Scholars have claimed that in a network society surveillance has become post-panoptic. Arguing that Foucault’s conceptualization of surveillance fails to engage directly with contemporary developments in surveillance practices, Haggerty and Ericson (2000) draw on the theoretical framework of Gilles Deleuze and Félix Guattari. They use the rhizome to explain two primary characteristics of the surveillant assemblage: ‘Its phenomenal growth through expanding uses, and its leveling effect on hierarchies’ (p. 614). The digitization of school life has given this assemblage entry into educational contexts.
Traditional modes of physical school surveillance such as tracking attendance and feedback between student and teacher can now be performed remotely. Students and teachers are under continuous surveillance in school, their personal information can be captured in a permanent record by individuals and groups they may never encounter, and data from diverse geographical locations and historical moments can be mined, collated, and analyzed with ease (Marx 1985). Not only has the digitization of schooling allowed students and teachers greater access to information, it has also given administration and other [commercial and public] agents greater power to monitor bodies and minds.
The increasing use of the digital in teaching activities includes the implementation of e-learning platforms. All three schools in our study use Compass, a software program that allows staff and parents to monitor students to varying degrees in real-time. Students also have the capacity to self-monitor on this system. Through this platform student information, learning tasks, reports, medical notes, attendance, timetables, and so on can be shared. The use of this program is mandatory and is seen by staff as a great help for school management. Also part of this digital surveillance assemblage are various applications used in-class as pedagogical tools. As one teacher notes: ‘With all these new programs, students can’t escape you anymore’.
Another teacher celebrates the pedagogical effectiveness of the Office Mix program (Interactive PowerPoint).
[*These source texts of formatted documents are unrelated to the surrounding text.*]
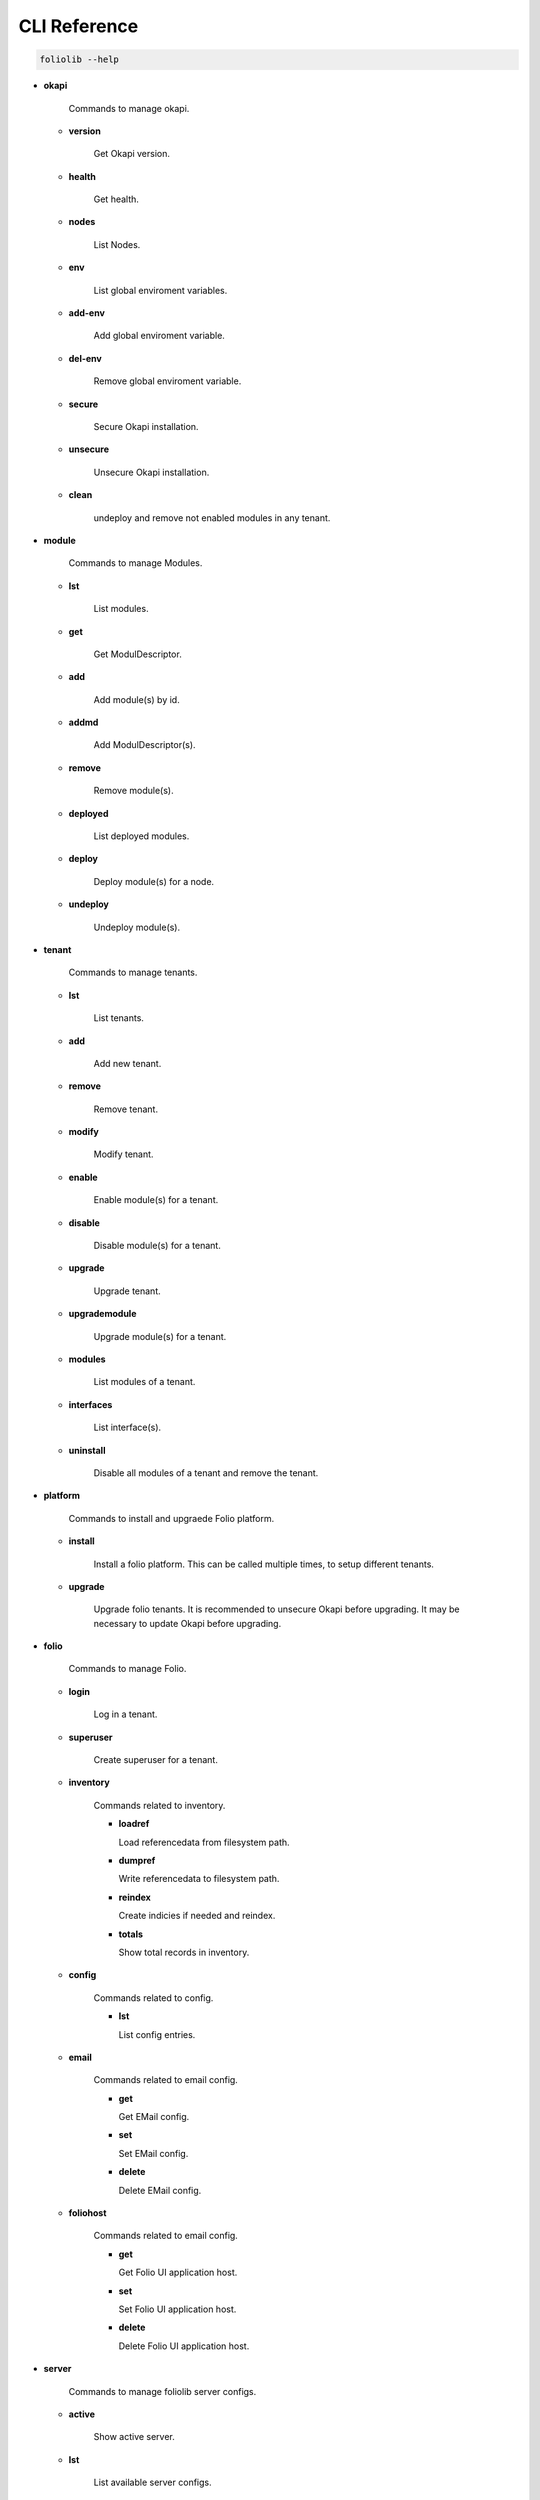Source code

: CLI Reference
=============

.. code-block:: bash

    foliolib --help


- **okapi**

    Commands to manage okapi.

  - **version**

      Get Okapi version.

  - **health**

      Get health.

  - **nodes**

      List Nodes.

  - **env**

      List global enviroment variables.

  - **add-env**

      Add global enviroment variable.

  - **del-env**

      Remove global enviroment variable.

  - **secure**

      Secure Okapi installation.

  - **unsecure**

      Unsecure Okapi installation.

  - **clean**

      undeploy and remove not enabled modules in any tenant.


- **module**

    Commands to manage Modules.

  - **lst**

      List modules.

  - **get**

      Get ModulDescriptor.

  - **add**

      Add module(s) by id.

  - **addmd**

      Add ModulDescriptor(s).

  - **remove**

      Remove module(s).

  - **deployed**

      List deployed modules.

  - **deploy**

      Deploy module(s) for a node.

  - **undeploy**

      Undeploy module(s).


- **tenant**

    Commands to manage tenants.

  - **lst**

      List tenants.

  - **add**

      Add new tenant.

  - **remove**

      Remove tenant.

  - **modify**

      Modify tenant.

  - **enable**

      Enable module(s) for a tenant.

  - **disable**

      Disable module(s) for a tenant.

  - **upgrade**

      Upgrade tenant.

  - **upgrademodule**

      Upgrade  module(s) for a tenant.

  - **modules**

      List modules of a tenant.

  - **interfaces**

      List interface(s).

  - **uninstall**

      Disable all modules of a tenant and remove the tenant.


- **platform**

    Commands to install and upgraede Folio platform.

  - **install**

      Install a folio platform.
      This can be called multiple times, to setup different tenants.

  - **upgrade**

      Upgrade folio tenants.
      It is recommended to unsecure Okapi before upgrading.
      It may be necessary to update Okapi before upgrading.


- **folio**

    Commands to manage Folio.

  - **login**

      Log in a tenant.

  - **superuser**

      Create superuser for a tenant.

  - **inventory**

      Commands related to inventory.

      - **loadref**

        Load referencedata from filesystem path.

      - **dumpref**

        Write referencedata to filesystem path.

      - **reindex**

        Create indicies if needed and reindex.

      - **totals**

        Show total records in inventory.
  
  - **config**

      Commands related to config.

      - **lst**

        List config entries.

  - **email**

      Commands related to email config.

      - **get**

        Get EMail config.

      - **set**

        Set EMail config.

      - **delete**

        Delete EMail config.

  - **foliohost**

      Commands related to email config.

      - **get**

        Get Folio UI application host.

      - **set**

        Set Folio UI application host.

      - **delete**

        Delete Folio UI application host.

- **server**

    Commands to manage foliolib server configs.

  - **active**

      Show active server.

  - **lst**

      List available server configs.

  - **enable**

      Enable server config.

  - **create**

      Create new server config.

  - **delete**

      Delete a server config.


- **loginokapi**

    Login into Okapi. Only available, if a authentication for
    the supertenant is required.
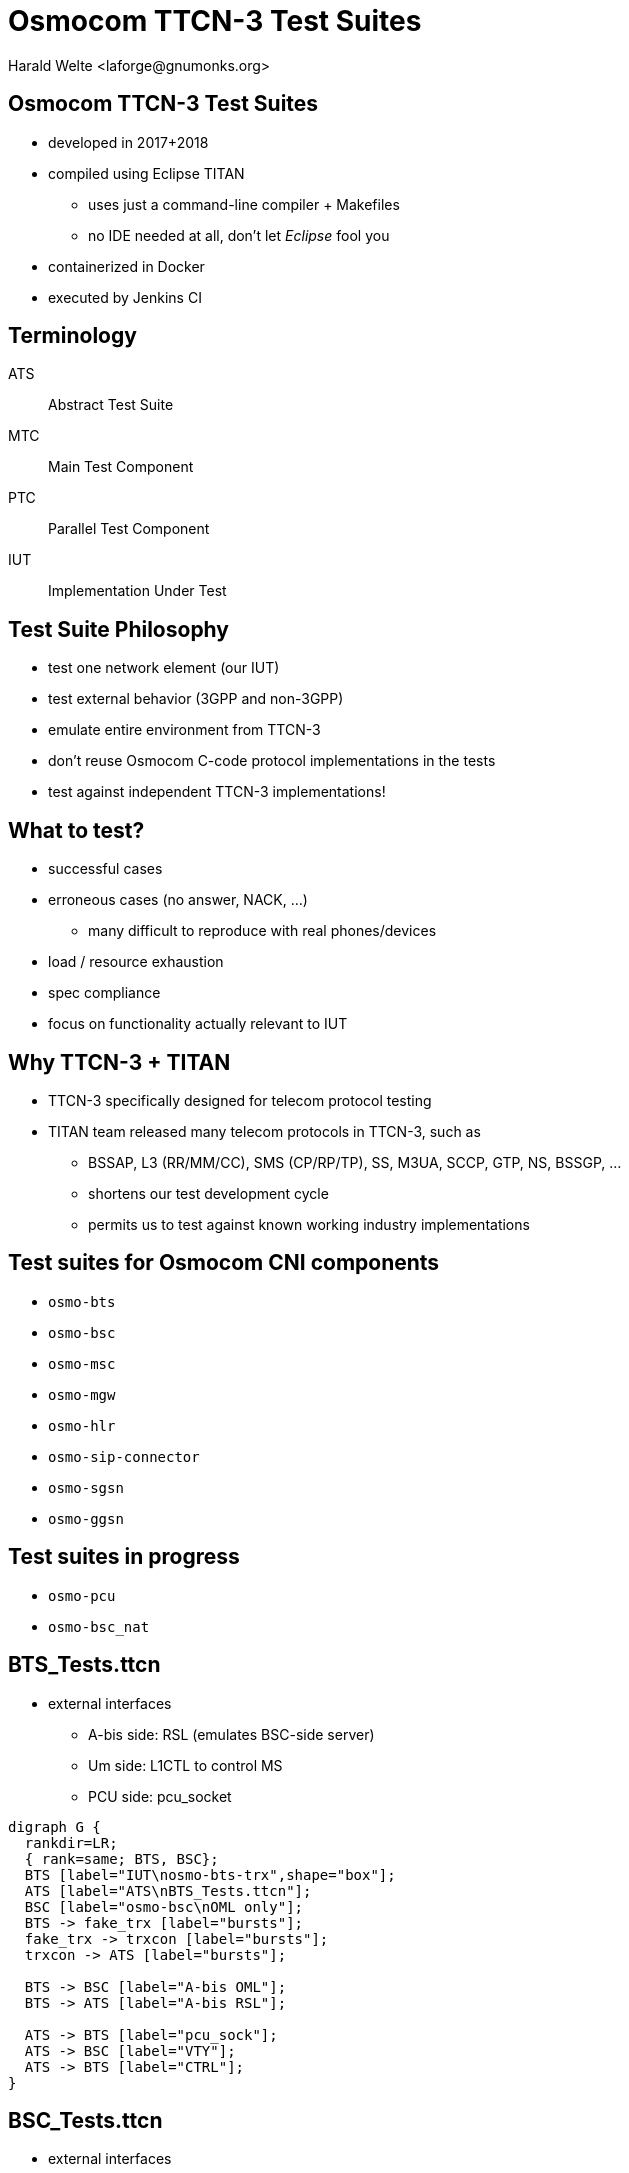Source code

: Osmocom TTCN-3 Test Suites
==========================
:author:	Harald Welte <laforge@gnumonks.org>
:copyright:	2018 by Harald Welte (License: CC-BY-SA)
:backend:	slidy
:max-width:	45em


== Osmocom TTCN-3 Test Suites

* developed in 2017+2018
* compiled using Eclipse TITAN
** uses just a command-line compiler + Makefiles
** no IDE needed at all, don't let _Eclipse_ fool you
* containerized in Docker
* executed by Jenkins CI

== Terminology

ATS:: Abstract Test Suite
MTC:: Main Test Component
PTC:: Parallel Test Component
IUT:: Implementation Under Test

== Test Suite Philosophy

* test one network element (our IUT)
* test external behavior (3GPP and non-3GPP)
* emulate entire environment from TTCN-3
* don't reuse Osmocom C-code protocol implementations in the tests
* test against independent TTCN-3 implementations!

== What to test?

* successful cases
* erroneous cases (no answer, NACK, ...)
** many difficult to reproduce with real phones/devices
* load / resource exhaustion
* spec compliance
* focus on functionality actually relevant to IUT

== Why TTCN-3 + TITAN

* TTCN-3 specifically designed for telecom protocol testing
* TITAN team released many telecom protocols in TTCN-3, such as
** BSSAP, L3 (RR/MM/CC), SMS (CP/RP/TP), SS, M3UA, SCCP, GTP, NS, BSSGP, ...
** shortens our test development cycle
** permits us to test against known working industry implementations

== Test suites for Osmocom CNI components

* `osmo-bts`
* `osmo-bsc`
* `osmo-msc`
* `osmo-mgw`
* `osmo-hlr`
* `osmo-sip-connector`
* `osmo-sgsn`
* `osmo-ggsn`

== Test suites in progress

* `osmo-pcu`
* `osmo-bsc_nat`




== BTS_Tests.ttcn

* external interfaces
** A-bis side: RSL (emulates BSC-side server)
** Um side: L1CTL to control MS
** PCU side: pcu_socket

[graphviz]
----
digraph G {
  rankdir=LR;
  { rank=same; BTS, BSC};
  BTS [label="IUT\nosmo-bts-trx",shape="box"];
  ATS [label="ATS\nBTS_Tests.ttcn"];
  BSC [label="osmo-bsc\nOML only"];
  BTS -> fake_trx [label="bursts"];
  fake_trx -> trxcon [label="bursts"];
  trxcon -> ATS [label="bursts"];

  BTS -> BSC [label="A-bis OML"];
  BTS -> ATS [label="A-bis RSL"];

  ATS -> BTS [label="pcu_sock"];
  ATS -> BSC [label="VTY"];
  ATS -> BTS [label="CTRL"];
}
----



== BSC_Tests.ttcn

* external interfaces
** A-bis side: RSL (emulates BTS-side client)
** A-side: BSSAP/SCCP/M3UA (emulates MSC-side)
** MGW side: MGCP (emulates MGW side)

[graphviz]
----
digraph G {
  rankdir=LR;
  { rank=same; BTS; STP; };
  BSC [label="IUT\nosmo-bsc",shape="box"];
  ATS [label="ATS\nBSC_Tests.ttcn"];
  BTS [label="osmo-bts-omldummy\nOML only"];

  BTS -> BSC [label="A-bis OML"];
  ATS -> BSC [label="A-bis RSL"];
  ATS -> BSC [label="CTRL"];
  ATS -> BSC [label="VTY"];
  ATS -> STP [label="A BSSAP\nSCCP/M3UA"];
  BSC -> STP [label="A BSSAP\nSCCP/M3UA"];
}
----

== MSC_Tests.ttcn

* external interfaces
** A: BSSAP/SCCP/M3UA (emulates BSC-side)
** MNCC: MNCC/unix-domain (emulates ext. MNCC side)
** MGW: MGCP (emulates MGW side)
** GSUP (emulates HLR side)

[graphviz]
----
digraph G {
  rankdir=LR;
  MSC [label="IUT\nosmo-msc",shape="box"];
  ATS [label="ATS\nMSC_Tests.ttcn"];

  ATS -> MSC [label="MNCC"];
  ATS -> MSC [label="SMPP",style="dashed"];
  ATS -> MSC [label="CTRL"];
  ATS -> MSC [label="VTY"];
  MSC -> ATS [label="GSUP"];
  ATS -> STP [label="A BSSAP\nSCCP/M3UA"];
  MSC -> STP [label="A BSSAP\nSCCP/M3UA"];
}
----


== MGCP_Test.ttcn

* external interfaces
** MGCP (emulates call agent)
** RTP (stream source/sink)

[graphviz]
----
digraph G {
  rankdir=LR;
  MGW [label="IUT\nosmo-mgw",shape="box"];
  ATS [label="ATS\nMGCP_Test.ttcn"];

  ATS -> MGW [label="RTP"];
  ATS -> MGW [label="MGCP"];
  MGW -> ATS [label="RTP"];
}
----

== HLR_Tests.ttcn

* external interfaces
** GSUP (emulates VLR/SGSN side)
** VTY

[graphviz]
----
digraph G {
  rankdir=LR;
  HLR [label="IUT\nosmo-hlr",shape="box"];
  ATS [label="ATS\nHLR_Tests.ttcn"];

  ATS -> HLR [label="GSUP"];
  ATS -> HLR [label="VTY"];
}
----


== SIP_Tests.ttcn

* external interfaces
** MNCC (emulates MSC side)
** SIP (emulates SIP switch)
** VTY

[graphviz]
----
digraph G {
  rankdir=LR;
  SIP [label="SIP\nosmo-sip-connector",shape="box"];
  ATS [label="ATS\nSIP_Tests.ttcn"];

  ATS -> SIP [label="MNCC"];
  ATS -> SIP [label="SIP"];
  ATS -> SIP [label="VTY"];
}
----


== SGSN_Tests.ttcn

* external interfaces
** Gb (emulates PCU side NS/BSSGP + MS)
** GSUP (emulates HLR)
** VTY

[graphviz]
----
digraph G {
  rankdir=LR;
  SGSN [label="SGSN\nosmo-sgsn",shape="box"];
  ATS [label="ATS\nSGSN_Tests.ttcn"];

  ATS -> SGSN [label="Gb"];
  SGSN-> ATS [label="Gp (GTP)"];
  ATS -> SGSN [label="VTY"];
}
----


== GGSN_Tests.ttcn

* external interfaces
** Gp: GTP (emulates SGSN)
** Gi: IP (emulates Internet)

[graphviz]
----
digraph G {
  rankdir=LR;
  GGSN [label="GGSN\nosmo-ggsn",shape="box"];
  ATS [label="ATS\nGGSN_Tests.ttcn"];

  ATS -> GGSN [label="Gp (GTP)"];
  GGSN -> ATS [label="Gi (IP)"];
  ATS -> GGSN [label="VTY"];
}
----



== Dockerized Setup

* one process per container
* packages either
** IUT (e.g. `osmo-bsc`)
** ATS (compiled docker test suite)
** other utility (e.g. `trxcon` or `osmo-bts-omldummy`)
* why?
** no need for local ip/network configuration
** standardized / packaged setup on every machine
** run older/newer versions of ATS against older/newer IUT

== Jenkins CI Execution

. update `docker-playground.git`
.. contains `Dockerfile` for ATS + IUT
. rebuild IUT container[s] (e.g. `osmo-bts-master`)
.. git magic ensures re-build only if `osmo-bts.git` master changed
. rebuild ATS container (e.g. `ttcn3-bts-test`)
.. git magic ensures re-build only if `osmo-ttcn3-hacks.git` master changed
. run `docker-playground/ttcn3-bts-test/jenkins.sh`
.. creates docker network
.. starts IUT + ATS docker containers
.. collects test results


== Jenkins CI Reporting

* junit-xml generation
* store artefacts
** pcap file of every test case
** ATS log file (TTCN-3 testsuite)
** IUT log file[s] (`osmo-*.log`)
** IUT config file[s] (`osmo-*.cfg`)
* see https://jenkins.osmocom.org/jenkins/view/TTCN3/


== Further Reading

* http://git.osmocom.org/osmo-ttcn3-hacks/
* http://git.osmocom.org/docker-playground/
* http://osmocom.org/projects/cellular-infrastructure/wiki/Titan_TTCN3_Notes

== EOF

End of File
With a few clicks, a teacher can generate a report on student participation, time spent on tasks, quiz results, and so forth:
One of the markers that prompted me to re-examine how I was teaching was seeing how long students took to get through particular tasks. When I saw that many of them were taking over an hour to do something I thought would only take about fifteen minutes, it opened my eyes. The information was enough for me to really slow down the pace of the class and rethink how I was teaching as well as the content I was covering.
Because of a software program, the teacher can draw conclusions about his students’ habits and change his own teaching strategies accordingly. Yet while he can track his students through this application, his activities are also identified and recorded on the system. This mode of surveillance resonates with a rhizomatic network where the teacher is simultaneously the watcher and the watched, altering the hierarchies of observation. The rhizomatic network also reaches beyond the school as a bounded physical space. For instance, the Assistant Principal of Lakeside explains that a ministerial directive mandated schools to respond to online harassment that occurred at any time of the day or night, any day of the week:
The justification was that these behaviours impact on relationships and those relationships occur partially during the school week, and therefore we think you should take a step out of that. That’s radically different … if 15 years ago a couple of girls called each other bitches in the shopping centre on a Saturday afternoon, it happened. Even if they were a bit antsy with each other on the Monday, we wouldn’t be talking to them about what they did on Saturday afternoon. But now, if one of the kids comes in with some screenshots where the other one called them a bitch on Facebook, suddenly we’re taking action.
The digital school facilitates the process of surveillance in a rhizomatic network that extends its reach from the physical to the virtual and from public to private while bringing more actors into the realm of surveillance. Yet this extension does not necessarily mean a leveling out of power dynamics (Hier 2003). In the case of the digital school, power seems to retain a top-down flow. While the rhizome is useful for mapping out the ontology of the surveillance network as both a multi-directional process freed from border constraints and as an assemblage of ‘things’ in a technological environment, it tends to flatten notions of power and must be supplemented with other constructs for comprehensive analyses of discipline and control in the digital school as an open socio-political system.
Haggerty, K.D. & R.V. Ericson .(2000). The surveillant assemblage. British Journal of Sociology, 51(4), 605-622.
Hier, S. P. (2003). Probing the surveillant assemblage: On the dialectics of surveillance practices as processes of social control. Surveillance & Society, 1(3), 399-411.
Marx, G. T (1985). The surveillance society: The threat of 1984-style techniques. The Futurist, 19(June), 21-26.